A line counts if it contains the word "left" at least once. State how many such lines the records contain, giving the number alone.
----
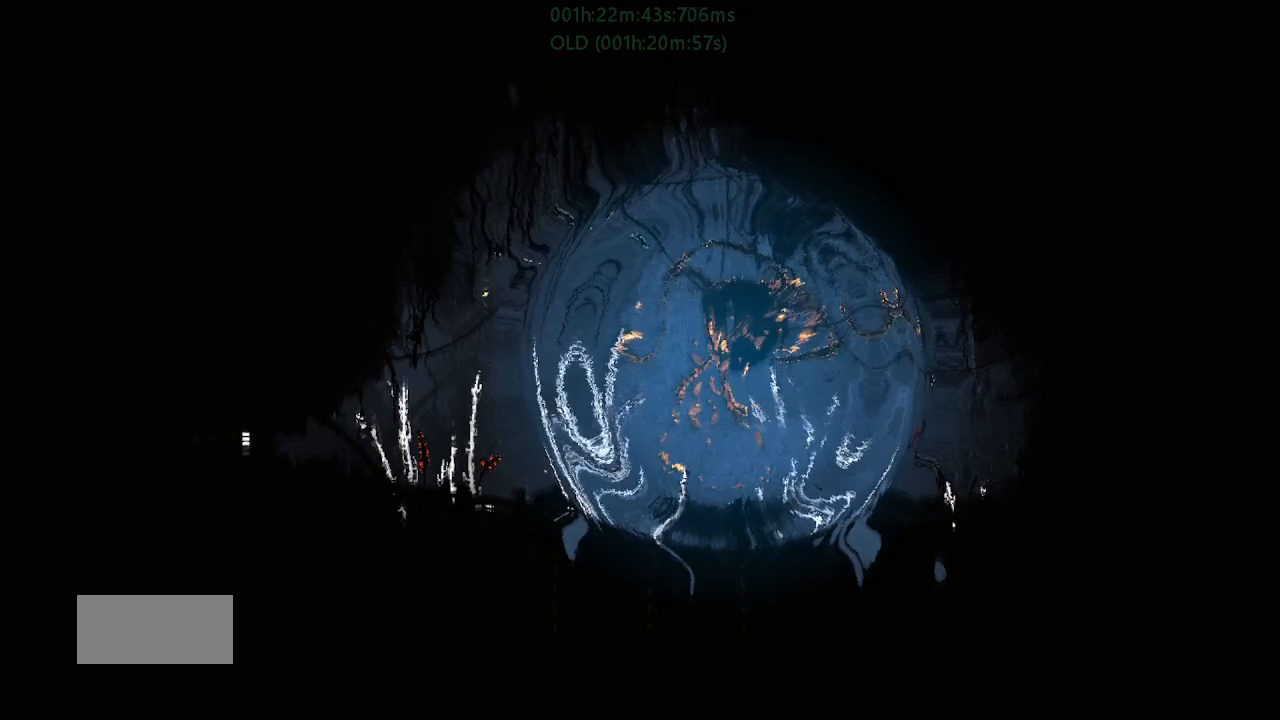
{"keys": [], "events": [[250, "down", "up"]]}
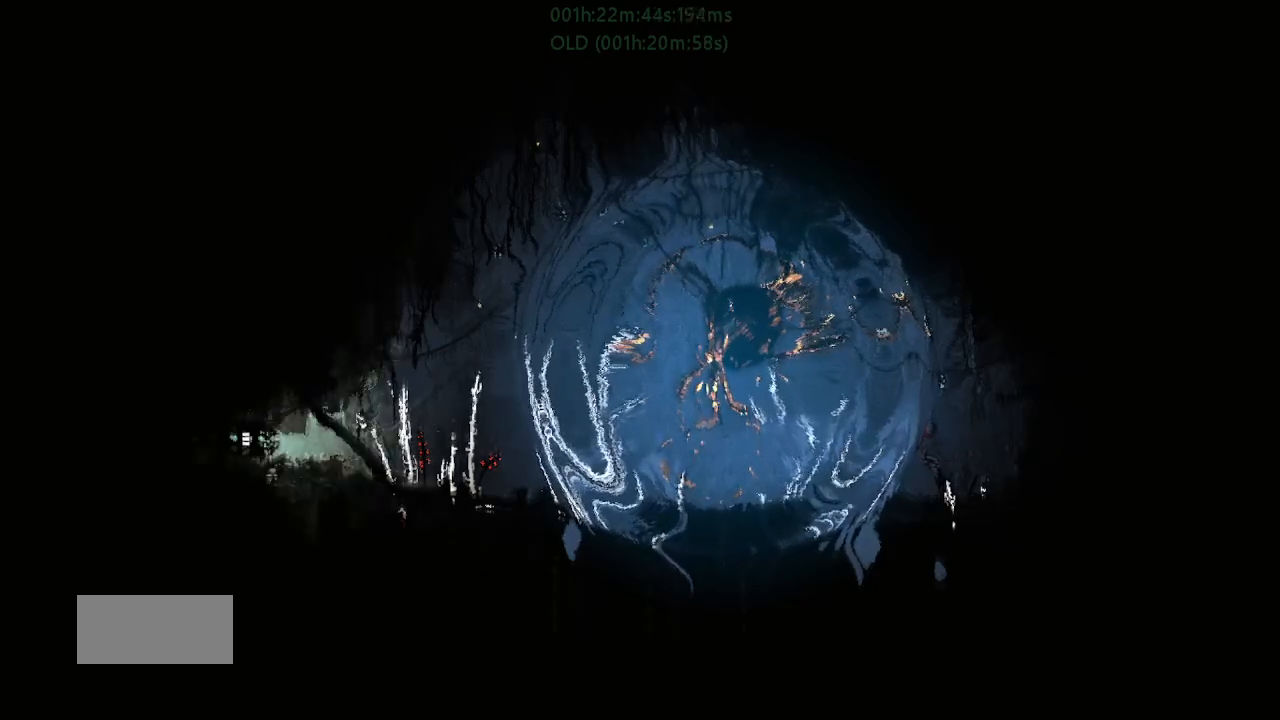
{"keys": [], "events": []}
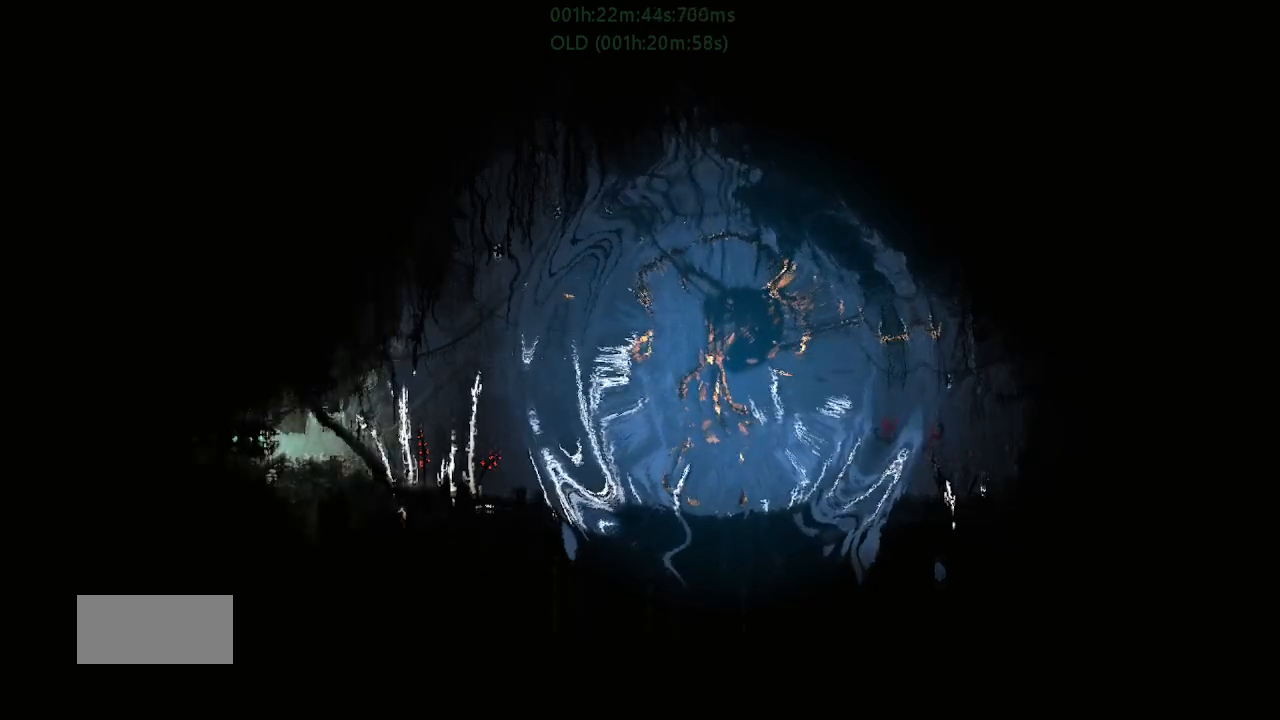
{"keys": [], "events": []}
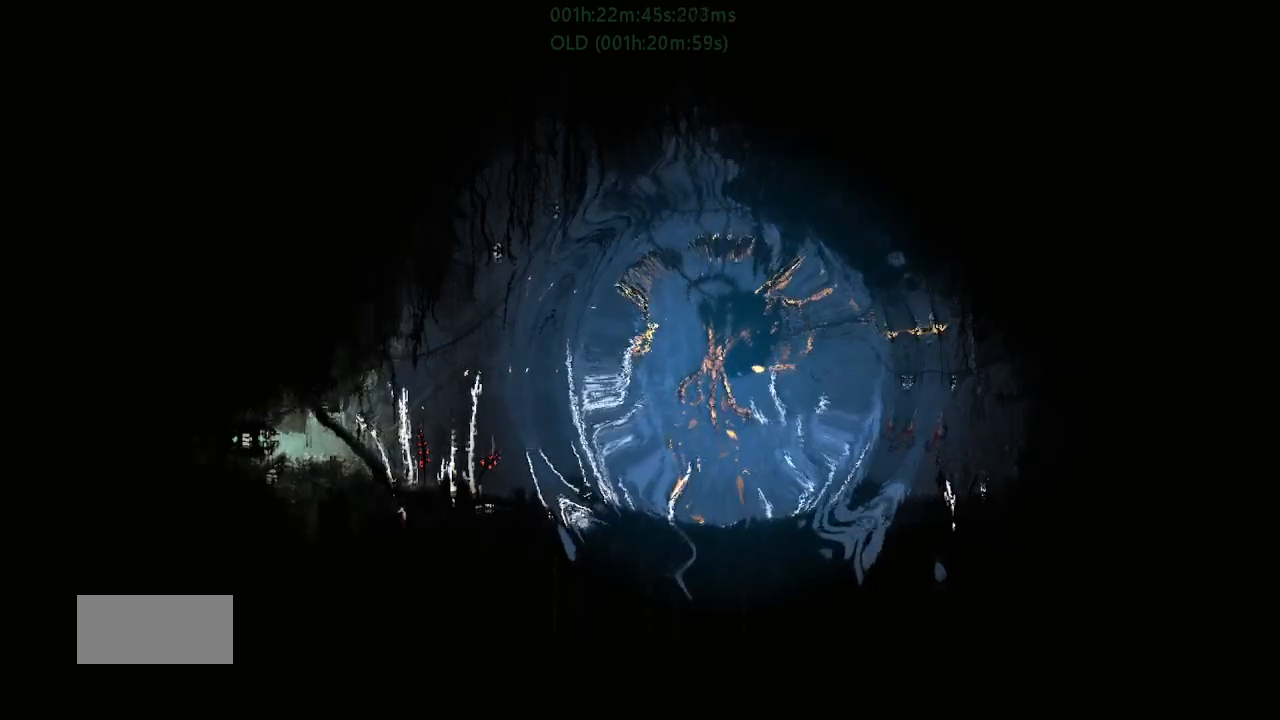
{"keys": ["left"], "events": [[483, "left", "down"]]}
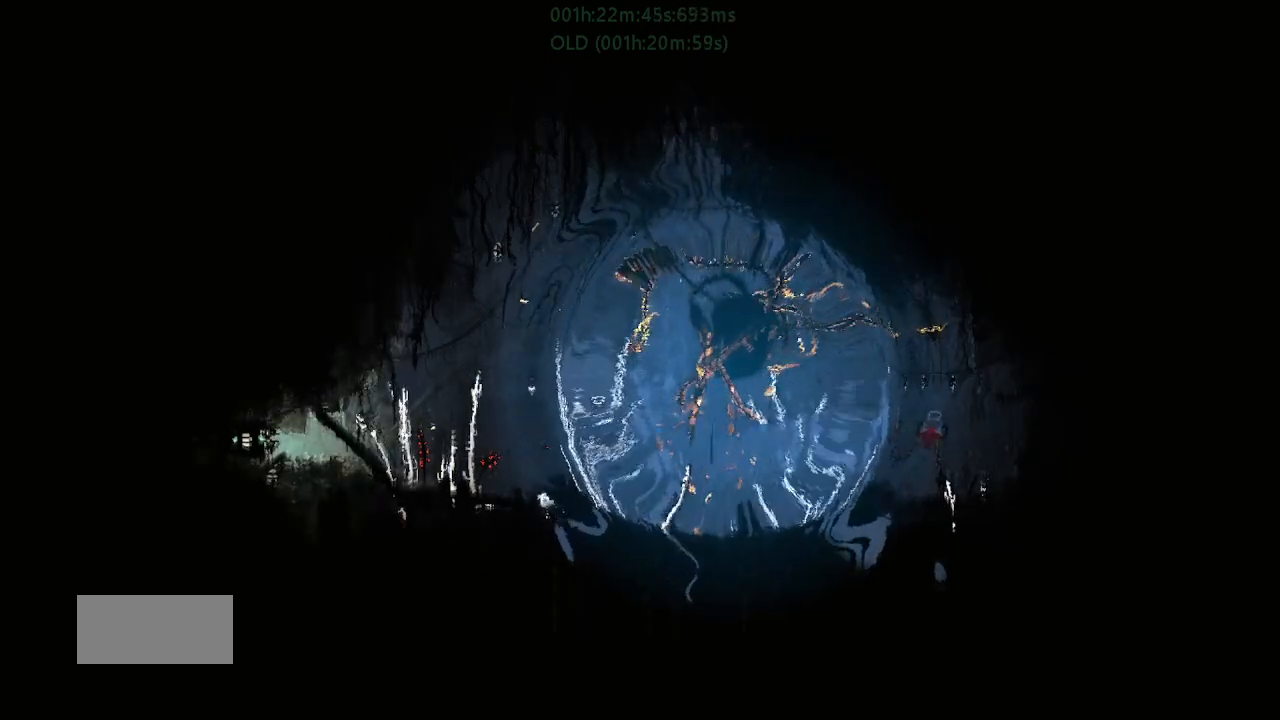
{"keys": ["left"], "events": []}
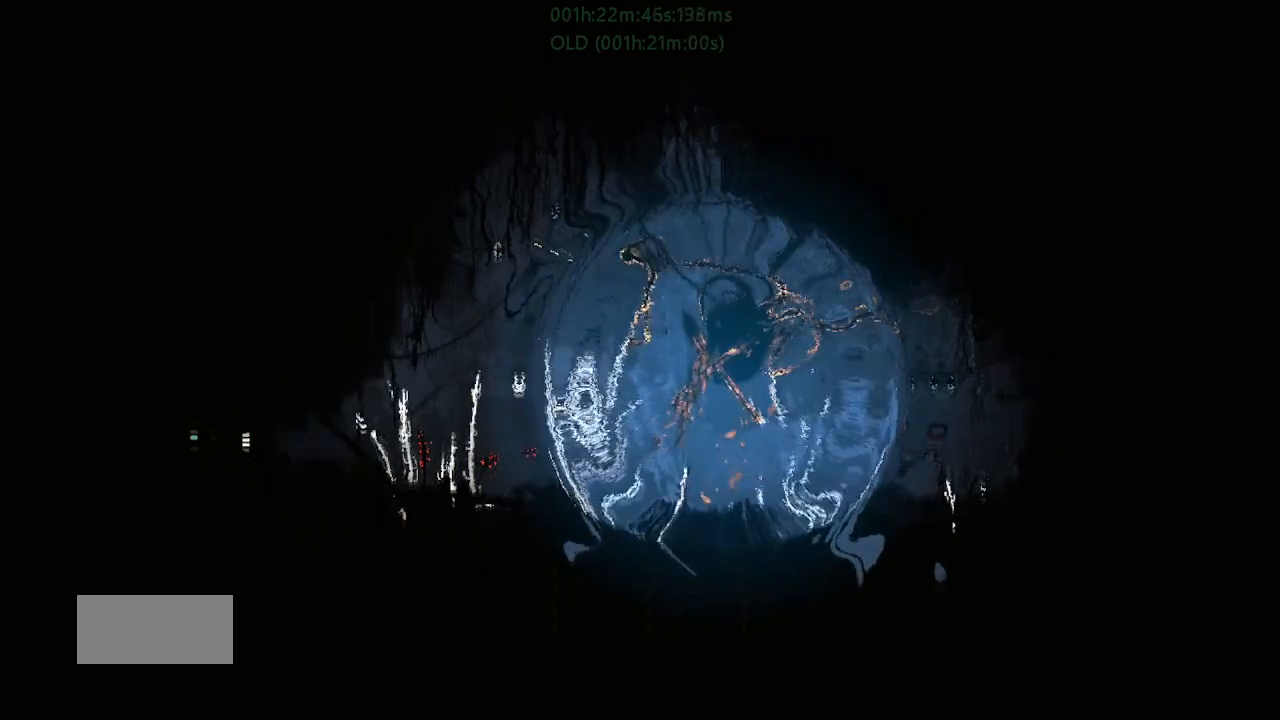
{"keys": ["left"], "events": []}
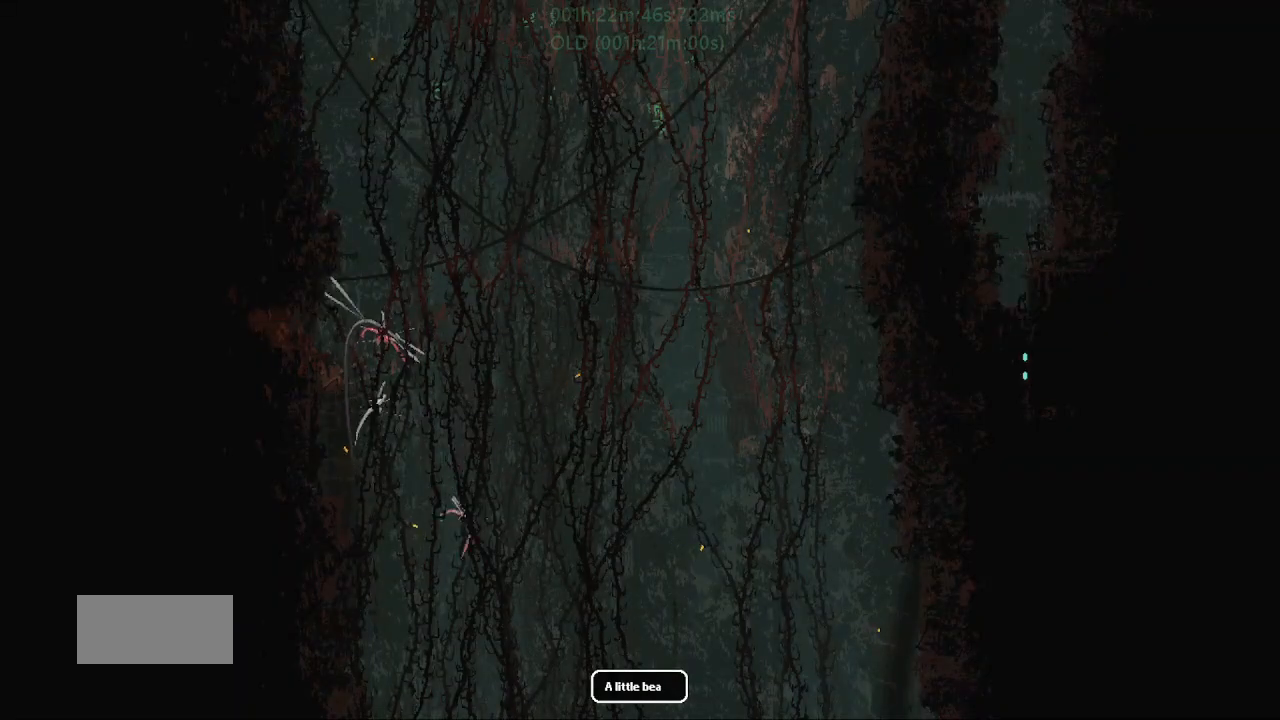
{"keys": ["up"], "events": [[83, "left", "up"], [150, "up", "down"]]}
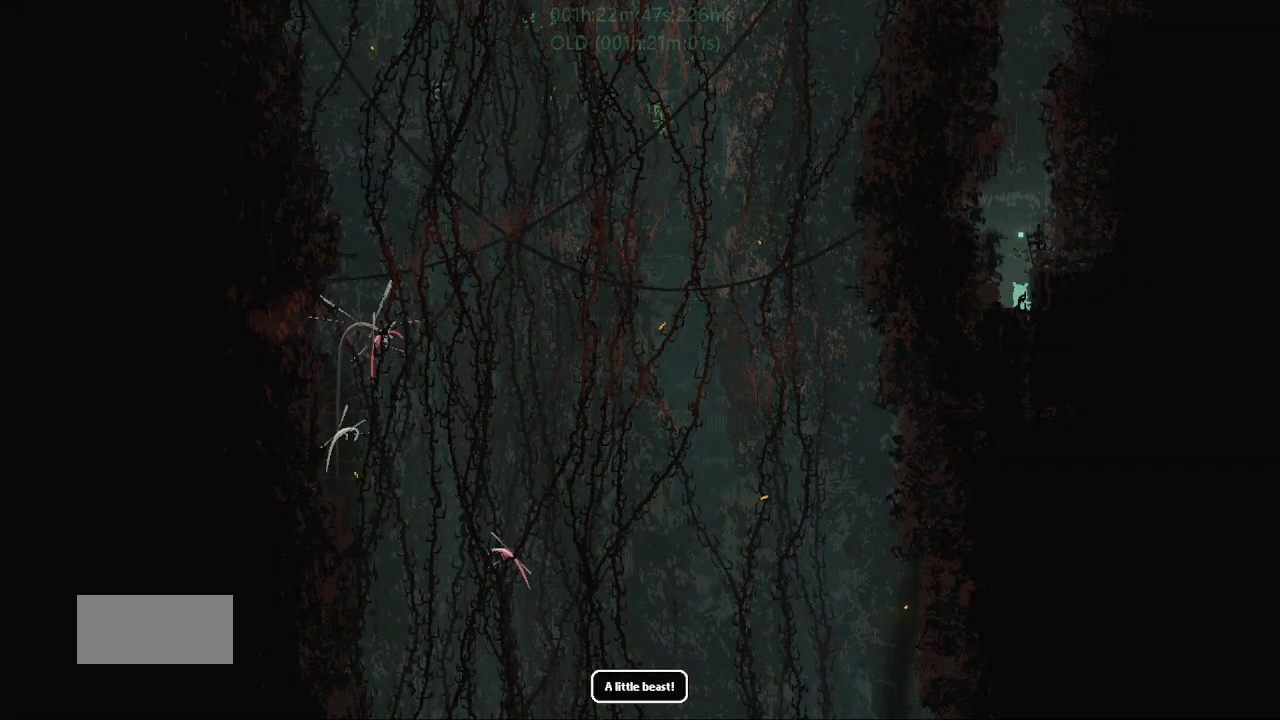
{"keys": [], "events": [[200, "up", "up"]]}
----
▶ _Solution to this exercise_: 4